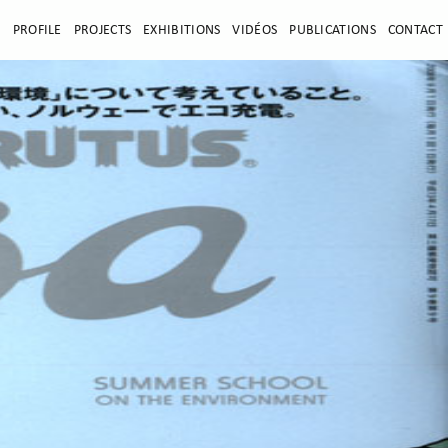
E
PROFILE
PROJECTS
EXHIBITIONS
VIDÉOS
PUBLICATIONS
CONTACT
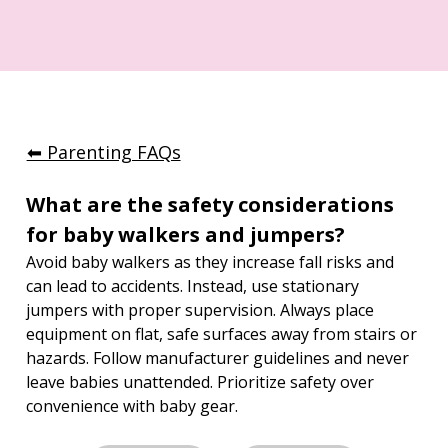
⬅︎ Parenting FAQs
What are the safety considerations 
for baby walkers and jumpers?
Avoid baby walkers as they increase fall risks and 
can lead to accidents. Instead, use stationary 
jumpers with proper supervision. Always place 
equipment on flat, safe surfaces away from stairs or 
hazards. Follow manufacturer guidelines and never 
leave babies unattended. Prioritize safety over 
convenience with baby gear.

_ _ _ _

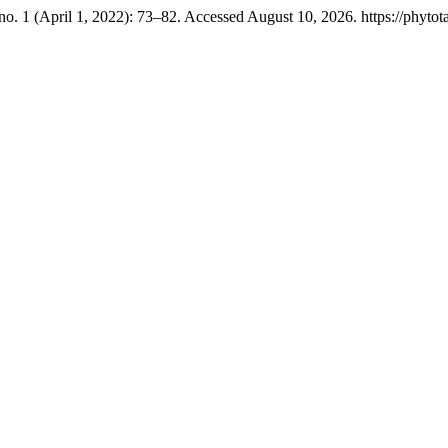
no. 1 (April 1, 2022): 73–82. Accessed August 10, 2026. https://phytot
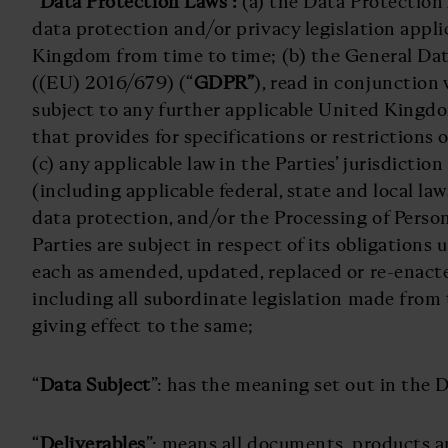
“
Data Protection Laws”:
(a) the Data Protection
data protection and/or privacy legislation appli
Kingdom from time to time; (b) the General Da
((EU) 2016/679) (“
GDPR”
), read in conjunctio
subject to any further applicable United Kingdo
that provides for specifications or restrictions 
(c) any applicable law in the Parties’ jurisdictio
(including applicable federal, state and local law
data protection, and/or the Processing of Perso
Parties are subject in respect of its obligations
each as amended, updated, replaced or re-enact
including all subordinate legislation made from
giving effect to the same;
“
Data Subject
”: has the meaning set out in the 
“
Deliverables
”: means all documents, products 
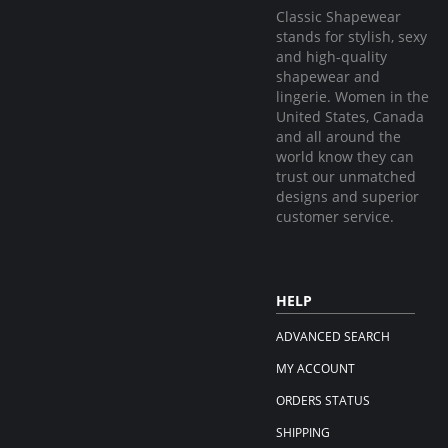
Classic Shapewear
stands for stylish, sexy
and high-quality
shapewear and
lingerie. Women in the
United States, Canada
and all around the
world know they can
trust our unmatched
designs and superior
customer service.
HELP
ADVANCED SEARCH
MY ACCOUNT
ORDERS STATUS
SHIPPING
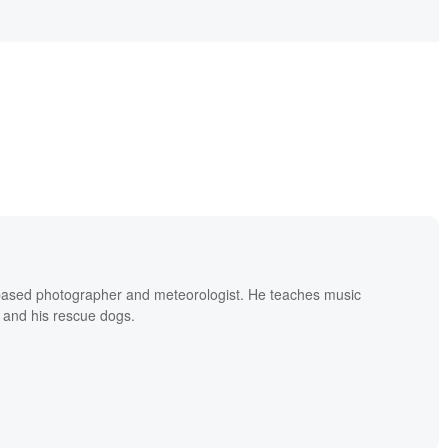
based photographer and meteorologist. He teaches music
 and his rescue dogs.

_ _ _ _

Please retype everything above from the line containing "Classic Shapewear" down to the line containing "and his rescue dogs.", character for character, leaving the pictures out.

ANSWER FOR THE TASK =>
Classic Shapewear
stands for stylish, sexy
and high-quality
shapewear and
lingerie. Women in the
United States, Canada
and all around the
world know they can
trust our unmatched
designs and superior
customer service.
HELP
ADVANCED SEARCH
MY ACCOUNT
ORDERS STATUS
SHIPPING
based photographer and meteorologist. He teaches music
 and his rescue dogs.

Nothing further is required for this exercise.